On Thursday July 24, 2014, yeahstub.com was invited to a special lunch honoring Fox Searchlight’s latest film “Calvary” at the elegant Explorer’s Club on the Upper East Side. The intimate reception was hosted by Dan Abrams, Jimmy Breslin, Dana Delany, Terry George and Lawrence O’Donnell. From the film: Brendan Gleeson, Kelly Reilly, Chris O’Dowd and director John Michael McDonagh were in attendance.
Father James (Brendan Gleeson) is a good priest who is faced with sinister and troubling circumstances brought about by a mysterious member of his parish. Although he continues to comfort his own fragile daughter (Kelly Reilly) and reach out to help members of his church with their various scurrilous moral – and often comic – problems, he feels sinister and troubling forces closing in, and begins to wonder if he will have the courage to face his own personal Calvary.
Guests were treated to a Q&A with the film’s cast.
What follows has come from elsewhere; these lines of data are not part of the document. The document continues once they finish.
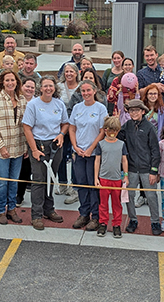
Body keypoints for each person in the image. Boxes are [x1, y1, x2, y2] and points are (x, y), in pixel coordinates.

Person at [22, 76, 68, 230]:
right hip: (39, 145)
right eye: (45, 86)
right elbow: (27, 127)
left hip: (55, 145)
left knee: (51, 177)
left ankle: (49, 210)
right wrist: (34, 149)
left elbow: (65, 123)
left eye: (51, 86)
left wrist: (61, 134)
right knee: (39, 180)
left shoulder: (59, 104)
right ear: (40, 88)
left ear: (54, 87)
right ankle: (36, 215)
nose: (48, 88)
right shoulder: (33, 105)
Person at [0, 69, 28, 225]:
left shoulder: (23, 100)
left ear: (17, 82)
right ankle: (1, 210)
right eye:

Read exclusive highlights from the conversation.
The character you play in this movie is drastically different from the one you play in “The Guard”, what was the difference between making the two projects?
Brenden Gleeson: Well, I suppose he had the burden of protecting an overall goodness and he was committed to it, which takes a lot of courage. Gerry on the other hand, pretended that he didn’t have that and pretended that he didn’t give a damn. Father James didn’t have that wall, he opened up his heart which in a way that was extraordinarily brave and I think this is kind of what we’ve been talking about. So the idea was that Gerry was hider, but in the end he was a very well reasoned man in the “The Guard”, while Father James was open, and open to all the abuse.
(On Chris O’Dowd) John, did you cast him to kind of subvert the audience’s expectations based on what we already know of his on screen persona?
John Michael McDonagh: Yeah, it was just supposed to rock the audience at the very beginning.
Chris, reflect on playing the role.
Chris O’Dowd: Whenever you do anything I suppose, all you’re aiming for is it to be good and so you try to work with people with integrity, whether that’s comedic integrity, which is a really great fart joke or rather than a box standard fart joke, or somebody with the integrity of everybody involved in this film, it doesn’t really matter. I don’t really think of myself as a comedian or an actor that just does comedy, so it’s not necessarily something that I overly concern myself over.
Kelly, in the movie it shows that there are bandages on her wrist and it’s never fully explained about her attempt at suicide. Did you feel the need to flush out the background of the character as an actress?
Kelly Reilly: Because it’s on the written page, I obviously want to indulge myself in what has happened to her because that helps me perform. But it’s not that exact. She is obviously traumatized and unable to have healthy relationships with men, hence coming home to her main man (referring to her father), she tries to find peace in order to have healthy relationships in the future. But obviously it’s not her fault, she is someone who is melancholic, she has a tender heart like her father I think and she hasn’t been able to protect herself and therefore she arrives a little bit broken. I think she’s a bit of a broken bird but I never wanted to play her as a victim. I think that’s what says most about the journey she goes on with her father, he does kind of help her by the last scene. I don’t think she would have been able to do that without him.
How did you manage to prepare in order to have such a believable father-daughter relationship?
BG: I think the difficulty of that was more or less surpassed when she arrived on the set. She arrived on the set and that was it, I didn’t have to think twice, I didn’t have to think anything. I was just thankful that she arrived the way that she did because it was nothing new that was needed. I think her spirit and her generosity – she has just such a beautiful spirit and it just sunk in.
How important was cynicism along with fate faith in your character, the construction of the character?
BG: Essential. Because it’s what is denying people access to be brave and good.
Who killed the dog?
JMM: In the film, after the dog is killed there is scene where they’re all in the bar; one of the characters has a bandage on his hand which implies that while killing the dog, the dog bit him so you have to go and see the movie again to see who did it.
Are you planning on making another film to make this a complete trilogy?
JMM: Halfway through “Calvary”, I thought, if I release a new movie I can release a box set on Amazon and call it “The Glorified Suicide Trilogy”. But that means I have to write a new one, so I guess it’s that it’s compelling me to write a new film, what started off a joke might really become a reality.